HillG., & JenkinsR. (2018). Provenance: An Aesthetic Window for Investigating Professional Practice. Organizational Aesthetics, 9(2), 83-99. Retrieved from https://oa.journals.publicknowledgeproject.org/index.php/oa/article/view/119

Abstract

The study of professional practice is but one of many foci within Organisational inquiry. A discourse devoted to professional practice, currently typified by ideological critique along with interpretations of professionalism (Evetts, 2014), emerged in the early 20th century and evolved through different writing phases. The discourse predominantly identified literature informing professional practice investigation.
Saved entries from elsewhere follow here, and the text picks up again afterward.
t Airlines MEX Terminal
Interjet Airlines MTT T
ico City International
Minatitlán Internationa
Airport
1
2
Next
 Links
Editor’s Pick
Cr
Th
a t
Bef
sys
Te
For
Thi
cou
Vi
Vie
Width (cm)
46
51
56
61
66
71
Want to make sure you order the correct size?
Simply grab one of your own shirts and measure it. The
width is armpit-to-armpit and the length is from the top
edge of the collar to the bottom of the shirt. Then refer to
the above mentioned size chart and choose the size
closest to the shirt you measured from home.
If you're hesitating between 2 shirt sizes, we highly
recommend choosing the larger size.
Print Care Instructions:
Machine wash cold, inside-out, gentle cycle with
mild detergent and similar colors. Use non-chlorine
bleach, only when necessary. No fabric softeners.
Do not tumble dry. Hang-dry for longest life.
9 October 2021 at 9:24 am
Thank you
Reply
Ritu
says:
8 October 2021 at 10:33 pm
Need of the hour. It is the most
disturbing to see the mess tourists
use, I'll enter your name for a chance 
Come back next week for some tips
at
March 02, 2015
A feature of the professional practice discourse is its reference to "turns" or shifts in the ways in which professional practice inquiry is undertaken. In the 1980s, the "reflective turn" discussed the different tools and processes available for professionals to reflect on their practice. Later, in the early 2000s, the "practice turn" explored the common trend of person-centred practice investigation. Discussion around art-based tools to raise consciousness about professional practices, sometimes referred to as aesthetic approaches, has emerged as a new agenda in contemporary professional practice investigation and can be recognised as an "aesthetic turn".

This paper affirms emergence of an aesthetic turn in organisational inquiry and posits inclusion of "Provenance", an aesthetic tool, as a window into investigating and understanding professional practices. Provenance is traditionally associated with artefacts, illuminating the history of a given artefact. Applied to professional practice, Provenance identifies key events which have informed the development of a practice and thus provides insights into the contemporary outplaying of a practice.
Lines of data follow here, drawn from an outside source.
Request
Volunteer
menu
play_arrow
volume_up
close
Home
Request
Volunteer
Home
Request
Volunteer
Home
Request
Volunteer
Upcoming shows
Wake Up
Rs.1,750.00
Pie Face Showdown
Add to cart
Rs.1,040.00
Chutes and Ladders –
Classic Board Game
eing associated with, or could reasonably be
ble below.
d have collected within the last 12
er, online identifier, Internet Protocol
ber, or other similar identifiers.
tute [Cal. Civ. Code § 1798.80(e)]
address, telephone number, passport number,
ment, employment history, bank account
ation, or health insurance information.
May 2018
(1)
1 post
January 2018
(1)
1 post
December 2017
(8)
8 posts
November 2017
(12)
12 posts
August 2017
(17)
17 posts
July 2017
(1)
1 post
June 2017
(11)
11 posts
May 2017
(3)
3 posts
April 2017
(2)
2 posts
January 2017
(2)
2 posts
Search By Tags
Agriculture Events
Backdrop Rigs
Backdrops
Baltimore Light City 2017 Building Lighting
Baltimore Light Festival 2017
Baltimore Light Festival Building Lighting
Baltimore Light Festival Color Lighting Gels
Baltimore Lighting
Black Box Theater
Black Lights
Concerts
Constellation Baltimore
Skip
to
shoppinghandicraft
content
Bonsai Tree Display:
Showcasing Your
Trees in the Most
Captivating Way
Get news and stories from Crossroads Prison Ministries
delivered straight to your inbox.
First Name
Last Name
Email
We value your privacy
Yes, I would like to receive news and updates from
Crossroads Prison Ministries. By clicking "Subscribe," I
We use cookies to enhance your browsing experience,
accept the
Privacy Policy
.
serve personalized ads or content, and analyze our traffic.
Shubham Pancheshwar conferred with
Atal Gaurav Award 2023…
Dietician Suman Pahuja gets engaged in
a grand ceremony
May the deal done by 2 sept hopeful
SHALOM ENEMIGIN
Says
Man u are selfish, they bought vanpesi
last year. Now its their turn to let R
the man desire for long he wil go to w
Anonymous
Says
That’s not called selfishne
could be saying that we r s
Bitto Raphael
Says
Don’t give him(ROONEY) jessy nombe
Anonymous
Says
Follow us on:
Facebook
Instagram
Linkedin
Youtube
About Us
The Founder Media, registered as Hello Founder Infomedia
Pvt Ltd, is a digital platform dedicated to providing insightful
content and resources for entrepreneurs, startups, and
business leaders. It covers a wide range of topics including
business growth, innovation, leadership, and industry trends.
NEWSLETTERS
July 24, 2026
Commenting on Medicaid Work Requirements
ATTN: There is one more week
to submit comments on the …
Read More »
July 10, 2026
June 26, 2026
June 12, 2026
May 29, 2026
The paper begins with an illumination of the study of professional practice and focusses on one feature of the history in its references to "turns". The paper then introduces a notion of Provenance using examples from Literature and Sculpture. Finally the paper posits worth of Provenance in Organisational Inquiry and draws attention to the examples in the earlier illumination of professional practice as examples of Provenance in Organizational Inquiry.